- **REQUEST**: Write out the lines in every item below word for word, keeping each rank and name in the same order.

[Stored data entries]
==*==
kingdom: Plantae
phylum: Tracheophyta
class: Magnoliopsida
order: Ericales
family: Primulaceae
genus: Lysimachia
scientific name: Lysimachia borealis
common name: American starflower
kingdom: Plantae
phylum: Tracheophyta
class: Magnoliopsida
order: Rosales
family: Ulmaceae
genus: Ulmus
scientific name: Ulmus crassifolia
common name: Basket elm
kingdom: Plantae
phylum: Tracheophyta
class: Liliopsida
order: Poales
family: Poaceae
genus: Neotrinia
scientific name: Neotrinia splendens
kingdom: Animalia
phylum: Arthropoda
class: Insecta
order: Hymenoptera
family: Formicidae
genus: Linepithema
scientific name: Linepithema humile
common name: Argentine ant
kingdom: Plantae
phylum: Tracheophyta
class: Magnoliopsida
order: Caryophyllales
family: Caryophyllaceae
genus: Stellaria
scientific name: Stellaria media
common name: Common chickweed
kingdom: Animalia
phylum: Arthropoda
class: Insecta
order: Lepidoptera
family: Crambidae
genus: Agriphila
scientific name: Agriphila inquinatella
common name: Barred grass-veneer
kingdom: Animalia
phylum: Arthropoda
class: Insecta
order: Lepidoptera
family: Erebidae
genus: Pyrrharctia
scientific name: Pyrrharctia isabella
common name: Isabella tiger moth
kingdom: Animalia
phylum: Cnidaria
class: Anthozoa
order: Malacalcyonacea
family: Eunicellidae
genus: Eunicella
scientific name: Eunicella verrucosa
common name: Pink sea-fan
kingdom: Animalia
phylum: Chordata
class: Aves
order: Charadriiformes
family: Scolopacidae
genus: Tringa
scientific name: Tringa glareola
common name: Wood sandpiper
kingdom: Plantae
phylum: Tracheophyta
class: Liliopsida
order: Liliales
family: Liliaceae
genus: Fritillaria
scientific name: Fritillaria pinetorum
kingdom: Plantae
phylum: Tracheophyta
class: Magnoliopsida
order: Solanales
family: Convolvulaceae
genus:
==*==
- **FINISHED EXERCISE**:
kingdom: Plantae
phylum: Tracheophyta
class: Magnoliopsida
order: Ericales
family: Primulaceae
genus: Lysimachia
scientific name: Lysimachia borealis
common name: American starflower
kingdom: Plantae
phylum: Tracheophyta
class: Magnoliopsida
order: Rosales
family: Ulmaceae
genus: Ulmus
scientific name: Ulmus crassifolia
common name: Basket elm
kingdom: Plantae
phylum: Tracheophyta
class: Liliopsida
order: Poales
family: Poaceae
genus: Neotrinia
scientific name: Neotrinia splendens
kingdom: Animalia
phylum: Arthropoda
class: Insecta
order: Hymenoptera
family: Formicidae
genus: Linepithema
scientific name: Linepithema humile
common name: Argentine ant
kingdom: Plantae
phylum: Tracheophyta
class: Magnoliopsida
order: Caryophyllales
family: Caryophyllaceae
genus: Stellaria
scientific name: Stellaria media
common name: Common chickweed
kingdom: Animalia
phylum: Arthropoda
class: Insecta
order: Lepidoptera
family: Crambidae
genus: Agriphila
scientific name: Agriphila inquinatella
common name: Barred grass-veneer
kingdom: Animalia
phylum: Arthropoda
class: Insecta
order: Lepidoptera
family: Erebidae
genus: Pyrrharctia
scientific name: Pyrrharctia isabella
common name: Isabella tiger moth
kingdom: Animalia
phylum: Cnidaria
class: Anthozoa
order: Malacalcyonacea
family: Eunicellidae
genus: Eunicella
scientific name: Eunicella verrucosa
common name: Pink sea-fan
kingdom: Animalia
phylum: Chordata
class: Aves
order: Charadriiformes
family: Scolopacidae
genus: Tringa
scientific name: Tringa glareola
common name: Wood sandpiper
kingdom: Plantae
phylum: Tracheophyta
class: Liliopsida
order: Liliales
family: Liliaceae
genus: Fritillaria
scientific name: Fritillaria pinetorum
kingdom: Plantae
phylum: Tracheophyta
class: Magnoliopsida
order: Solanales
family: Convolvulaceae
genus:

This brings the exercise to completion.